So intense is Garciaparra that he once earned the nickname No Nonsense Nomar. That was in T-ball in Whittier, Calif. His father, Ramon, a high school baseball coach, always preached to his son, "Don't strike out," and to reinforce the message paid him 25 cents for each hit but fined him 50 cents for each whiff. (Last year Garciaparra, with 50 strikeouts in 599 plate appearances, was the eighth toughest batter in baseball to fan.)

When Nomar was 13, Ramon put him in a batting cage to hit against a college pitcher who threw 90 mph. Nomar whiffed badly on the first pitch. "Come on, let's go!" Ramon said. His son whacked the next two pitches right back at the college guy.

"My father was always pushing me and telling me, 'I know you can do it,' " Garciaparra says. "Well, I didn't know. But I'd try, and then I could do it. After he was right so many times, if he told me to jump off a bridge and I would be perfectly fine, I'd do it."

Garciaparra made the big leagues in late August 1996. Williams, the Red Sox icon, was watching Boston play on television one day when he saw this kid with the wiry build, the quick, slashing stroke, one of those old-time, crooked-nose faces that belong atop a flannel uniform—Garciaparra has broken his nose four times and has slight difficulty breathing through it—and an inferno for a pilot light. Williams grabbed a phone and called Boston general manager Dan Duquette.

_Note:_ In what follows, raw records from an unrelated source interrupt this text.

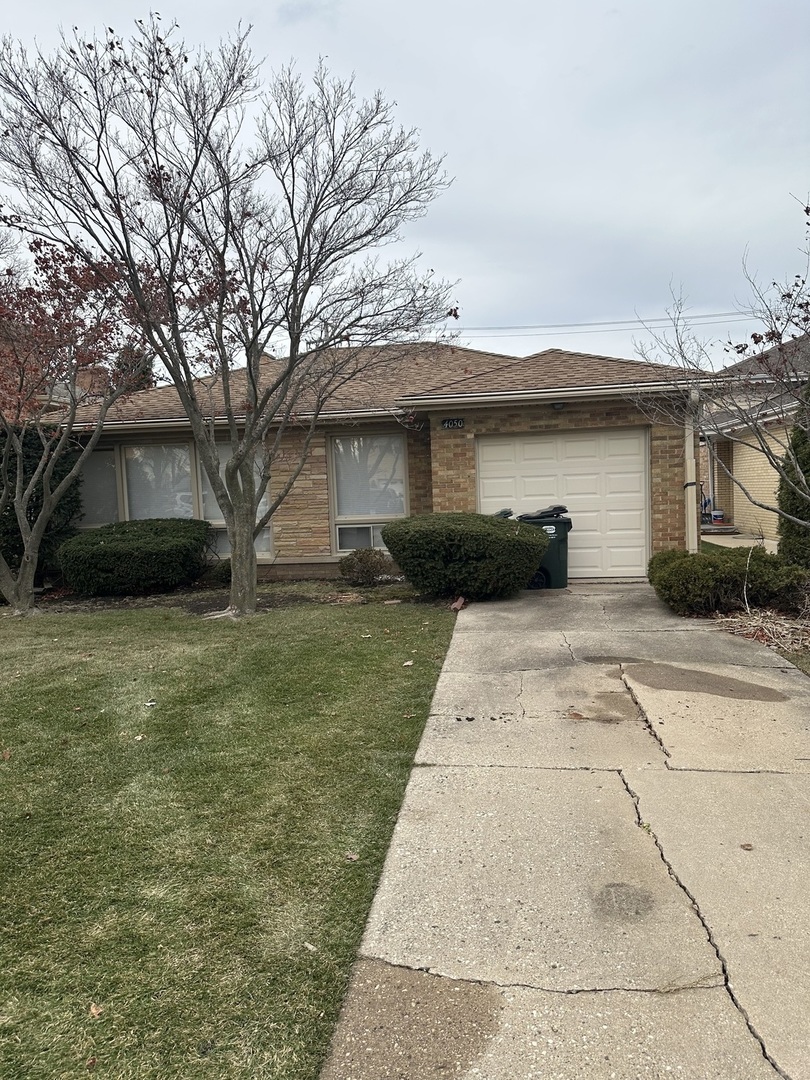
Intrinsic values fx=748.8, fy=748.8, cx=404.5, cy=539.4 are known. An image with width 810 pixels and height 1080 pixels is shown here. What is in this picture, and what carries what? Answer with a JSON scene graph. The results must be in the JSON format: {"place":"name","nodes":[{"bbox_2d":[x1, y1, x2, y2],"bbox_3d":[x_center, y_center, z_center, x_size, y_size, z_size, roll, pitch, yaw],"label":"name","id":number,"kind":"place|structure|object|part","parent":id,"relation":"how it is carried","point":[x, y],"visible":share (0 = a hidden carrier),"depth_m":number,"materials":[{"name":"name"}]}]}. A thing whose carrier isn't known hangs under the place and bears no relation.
{"place":"outdoors","nodes":[
{"label":"outdoors","id":0,"kind":"place"},
{"bbox_2d":[1,357,111,419],"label":"neighboring house","id":1,"kind":"structure","parent":0,"point":[56,395],"depth_m":23.02,"materials":[{"name":"brick"}]},
{"bbox_2d":[0,593,460,1079],"label":"lawn","id":2,"kind":"structure","parent":0,"point":[36,622],"materials":[{"name":"green plant"}]},
{"bbox_2d":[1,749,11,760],"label":"fallen leaf","id":3,"kind":"object","parent":2,"relation":"on","point":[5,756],"visible":0.98,"depth_m":4.54,"materials":[{"name":"brown"}]},
{"bbox_2d":[0,233,158,614],"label":"tree","id":4,"kind":"object","parent":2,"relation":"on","point":[50,463],"visible":0.95,"depth_m":9.51,"materials":[{"name":"plant"}]},
{"bbox_2d":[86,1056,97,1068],"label":"fallen leaf","id":5,"kind":"object","parent":2,"relation":"on","point":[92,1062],"visible":0.99,"depth_m":2.14,"materials":[{"name":"brown"}]},
{"bbox_2d":[88,1002,102,1017],"bbox_3d":[-0.969,1.470,2.350,0.052,0.021,0.076,-4,5,-24],"label":"fallen leaf","id":6,"kind":"object","parent":2,"relation":"on","point":[94,1010],"visible":0.85,"depth_m":2.34,"materials":[{"name":"brown plant"}]},
{"bbox_2d":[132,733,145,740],"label":"fallen leaf","id":7,"kind":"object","parent":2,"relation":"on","point":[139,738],"visible":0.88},
{"bbox_2d":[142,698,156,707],"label":"fallen leaf","id":8,"kind":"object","parent":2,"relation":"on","point":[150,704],"visible":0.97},
{"bbox_2d":[0,11,457,621],"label":"bare tree","id":9,"kind":"object","parent":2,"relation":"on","point":[292,352],"visible":1,"depth_m":8.21,"materials":[{"name":"plant"}]},
{"bbox_2d":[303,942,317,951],"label":"leaf","id":10,"kind":"object","parent":2,"relation":"on","point":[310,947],"visible":0.78,"depth_m":2.62,"materials":[{"name":"white plant"}]},
{"bbox_2d":[344,851,359,861],"bbox_3d":[-0.231,1.367,3.241,0.064,0.022,0.071,0,5,21],"label":"fallen leaf","id":11,"kind":"object","parent":2,"relation":"on","point":[350,856],"visible":0.94,"depth_m":3.24,"materials":[{"name":"brown"}]},
{"bbox_2d":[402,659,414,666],"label":"leaf","id":12,"kind":"object","parent":2,"relation":"on","point":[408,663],"visible":0.99,"depth_m":6.41,"materials":[{"name":"beige plant"}]},
{"bbox_2d":[40,337,726,585],"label":"house","id":13,"kind":"structure","parent":0,"point":[301,566],"depth_m":11.71,"materials":[{"name":"brick"}]},
{"bbox_2d":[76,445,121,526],"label":"window","id":14,"kind":"structure","parent":13,"relation":"in","point":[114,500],"depth_m":12.75,"materials":[{"name":"glass"}]},
{"bbox_2d":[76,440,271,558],"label":"window","id":15,"kind":"structure","parent":13,"relation":"in","point":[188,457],"depth_m":12.37,"materials":[{"name":"glass"}]},
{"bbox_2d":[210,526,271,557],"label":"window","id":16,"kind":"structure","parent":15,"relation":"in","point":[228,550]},
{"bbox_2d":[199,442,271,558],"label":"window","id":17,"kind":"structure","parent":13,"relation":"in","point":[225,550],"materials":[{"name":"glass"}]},
{"bbox_2d":[329,432,407,553],"bbox_3d":[-0.518,-0.775,11.651,1.250,2.078,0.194,-1,4,8],"label":"window","id":18,"kind":"structure","parent":13,"relation":"in","point":[339,441],"depth_m":11.68,"materials":[{"name":"glass"}]},
{"bbox_2d":[336,522,387,551],"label":"window pane","id":19,"kind":"object","parent":18,"relation":"in","point":[348,545],"visible":0.56,"depth_m":11.88,"materials":[{"name":"grey glass"}]},
{"bbox_2d":[441,417,464,429],"bbox_3d":[0.710,-1.718,11.080,0.408,0.176,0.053,-1,4,8],"label":"house number sign","id":20,"kind":"object","parent":13,"relation":"attached to","point":[450,423],"visible":0.96,"depth_m":11.07,"materials":[{"name":"black"}]},
{"bbox_2d":[551,400,565,410],"bbox_3d":[2.191,-1.938,10.723,0.201,0.153,0.256,-1,4,8],"label":"porch light","id":21,"kind":"object","parent":13,"relation":"attached to","point":[557,405],"visible":0.95,"depth_m":10.70,"materials":[{"name":"black"}]},
{"bbox_2d":[477,427,649,581],"bbox_3d":[2.360,-0.492,11.365,2.832,2.154,0.154,-1,4,8],"label":"garage door","id":22,"kind":"structure","parent":13,"relation":"in","point":[495,448],"depth_m":11.21,"materials":[{"name":"white metal"}]},
{"bbox_2d":[684,388,698,552],"bbox_3d":[3.965,-0.760,10.372,0.188,2.757,0.525,-1,4,8],"label":"downspout","id":23,"kind":"object","parent":13,"relation":"attached to","point":[688,466],"visible":0.67,"depth_m":10.34,"materials":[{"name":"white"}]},
{"bbox_2d":[0,0,809,368],"label":"sky","id":24,"kind":"structure","parent":0,"point":[477,180],"materials":[{"name":"grey"}]},
{"bbox_2d":[322,583,809,1079],"label":"driveway","id":25,"kind":"structure","parent":0,"point":[486,638],"materials":[{"name":"grey concrete"}]},
{"bbox_2d":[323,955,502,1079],"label":"damp patch","id":26,"kind":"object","parent":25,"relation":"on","point":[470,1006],"visible":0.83,"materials":[{"name":"concrete"}]},
{"bbox_2d":[449,596,466,611],"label":"brick","id":27,"kind":"object","parent":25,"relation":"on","point":[459,604],"visible":0.92,"depth_m":9.04,"materials":[{"name":"brown"}]},
{"bbox_2d":[516,506,570,590],"bbox_3d":[1.862,0.116,10.452,0.860,1.139,0.791,-1,4,8],"label":"trash bin","id":28,"kind":"object","parent":25,"relation":"on","point":[552,522],"visible":0.57,"depth_m":10.16,"materials":[{"name":"plastic"}]},
{"label":"lid","id":29,"kind":"part","parent":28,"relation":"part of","materials":[{"name":"black plastic"}]},
{"bbox_2d":[567,710,584,719],"bbox_3d":[1.111,1.139,4.905,0.118,0.026,0.130,-5,6,-40],"label":"fallen leaf","id":30,"kind":"object","parent":25,"relation":"on","point":[577,715],"visible":0.99,"depth_m":4.88,"materials":[{"name":"brown"}]},
{"bbox_2d":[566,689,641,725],"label":"damp patch","id":31,"kind":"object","parent":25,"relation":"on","point":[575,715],"visible":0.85,"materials":[{"name":"brown concrete"}]},
{"bbox_2d":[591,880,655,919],"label":"stain","id":32,"kind":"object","parent":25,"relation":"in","point":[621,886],"visible":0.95,"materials":[{"name":"grey concrete"}]},
{"bbox_2d":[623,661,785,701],"label":"puddle","id":33,"kind":"object","parent":25,"relation":"on","point":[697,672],"visible":0.96,"materials":[{"name":"brown"}]},
{"bbox_2d":[740,842,753,850],"bbox_3d":[1.464,1.309,3.208,0.059,0.017,0.068,1,5,31],"label":"fallen leaf","id":34,"kind":"object","parent":25,"relation":"on","point":[746,845],"visible":0.96,"depth_m":3.20,"materials":[{"name":"brown"}]},
{"bbox_2d":[449,310,761,336],"bbox_3d":[10.417,-11.179,37.740,35.336,2.265,2.234,-1,4,8],"label":"power line","id":35,"kind":"object","parent":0,"point":[601,323],"visible":0.75,"depth_m":37.69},
{"bbox_2d":[697,532,777,552],"label":"walkway","id":36,"kind":"structure","parent":0,"point":[742,541],"materials":[{"name":"concrete"}]},
{"bbox_2d":[700,330,809,543],"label":"neighboring house","id":37,"kind":"structure","parent":0,"point":[759,488],"depth_m":17.66,"materials":[{"name":"brick"}]},
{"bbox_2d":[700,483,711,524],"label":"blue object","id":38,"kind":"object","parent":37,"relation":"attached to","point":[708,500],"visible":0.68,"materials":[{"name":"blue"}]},
{"bbox_2d":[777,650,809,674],"label":"lawn","id":39,"kind":"structure","parent":0,"point":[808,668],"materials":[{"name":"green"}]},
{"label":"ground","id":40,"kind":"structure","parent":0},
{"bbox_2d":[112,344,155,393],"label":"evergreen tree","id":41,"kind":"object","parent":40,"relation":"on","point":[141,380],"visible":0.17,"depth_m":27.15,"materials":[{"name":"plant"}]},
{"bbox_2d":[16,577,441,617],"bbox_3d":[-2.584,0.802,10.282,7.139,0.115,2.286,-1,4,8],"label":"garden bed","id":42,"kind":"object","parent":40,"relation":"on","point":[154,597],"visible":0.48,"depth_m":10.20,"materials":[{"name":"brown soil"}]},
{"bbox_2d":[0,424,82,587],"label":"evergreen shrub","id":43,"kind":"object","parent":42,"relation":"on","point":[36,502],"visible":0.54,"depth_m":11.79,"materials":[{"name":"green plant"}]},
{"bbox_2d":[57,518,208,594],"bbox_3d":[-4.050,0.256,11.312,2.315,1.052,2.075,-1,4,8],"label":"shrub","id":44,"kind":"object","parent":42,"relation":"on","point":[105,552],"visible":0.98,"depth_m":10.59,"materials":[{"name":"green plant"}]},
{"bbox_2d":[206,558,232,585],"bbox_3d":[-2.695,0.493,11.449,0.659,0.465,0.673,-1,4,8],"label":"shrub","id":45,"kind":"object","parent":42,"relation":"on","point":[228,570],"visible":0.54,"depth_m":11.27,"materials":[{"name":"green plant"}]},
{"bbox_2d":[338,548,392,585],"bbox_3d":[-0.573,0.419,10.900,0.899,0.584,0.857,-1,4,8],"label":"shrub","id":46,"kind":"object","parent":42,"relation":"on","point":[363,557],"visible":0.98,"depth_m":10.72,"materials":[{"name":"brown plant"}]},
{"bbox_2d":[383,513,548,599],"bbox_3d":[0.805,0.211,9.781,2.245,1.079,1.849,-1,4,8],"label":"shrub","id":47,"kind":"object","parent":42,"relation":"on","point":[490,522],"visible":0.99,"depth_m":9.14,"materials":[{"name":"green plant"}]},
{"bbox_2d":[494,508,513,518],"bbox_3d":[1.161,0.086,10.892,0.816,1.056,0.653,-1,4,8],"label":"trash bin","id":48,"kind":"object","parent":40,"relation":"on","point":[508,513],"visible":0.09,"depth_m":10.71,"materials":[{"name":"black plastic"}]},
{"bbox_2d":[710,508,724,523],"bbox_3d":[8.106,-0.602,19.419,0.383,0.378,0.366,-1,4,8],"label":"bucket","id":49,"kind":"object","parent":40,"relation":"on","point":[715,516],"visible":0.92,"depth_m":19.29,"materials":[{"name":"white plastic"}]},
{"bbox_2d":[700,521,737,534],"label":"step","id":50,"kind":"object","parent":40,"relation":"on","point":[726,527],"visible":0.68,"depth_m":18.05,"materials":[{"name":"grey concrete"}]},
{"bbox_2d":[711,603,809,665],"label":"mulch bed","id":51,"kind":"object","parent":40,"relation":"on","point":[742,618],"visible":0.57,"depth_m":7.34,"materials":[{"name":"brown"}]},
{"bbox_2d":[630,197,809,538],"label":"bare tree","id":52,"kind":"object","parent":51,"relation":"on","point":[779,334],"visible":0.99,"depth_m":7.17,"materials":[{"name":"plant"}]},
{"bbox_2d":[649,547,806,617],"bbox_3d":[3.551,0.470,8.335,1.713,0.739,1.531,-1,4,8],"label":"shrub","id":53,"kind":"object","parent":51,"relation":"on","point":[715,575],"visible":0.9,"depth_m":7.90,"materials":[{"name":"green plant"}]},
{"bbox_2d":[778,379,809,569],"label":"evergreen shrub","id":54,"kind":"object","parent":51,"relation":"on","point":[808,459],"visible":0.81,"depth_m":8.93,"materials":[{"name":"green plant"}]}
]}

"Dan, that shortstop you brought up reminds me of a player, but I can't quite figure out who," Williams said.

Two weeks later Duquette's phone rang. Williams didn't even bother saying hello. " DiMaggio!" he shouted into the phone. "That's who he reminds me of. DiMaggio! The build, the face, the foot speed, the way he swings and the ease with which he plays the game. It's uncanny."

"Now," Duquette says, "Nomar is such a testament to what a ballplayer can be with training that he will go beyond DiMaggio, in terms of power."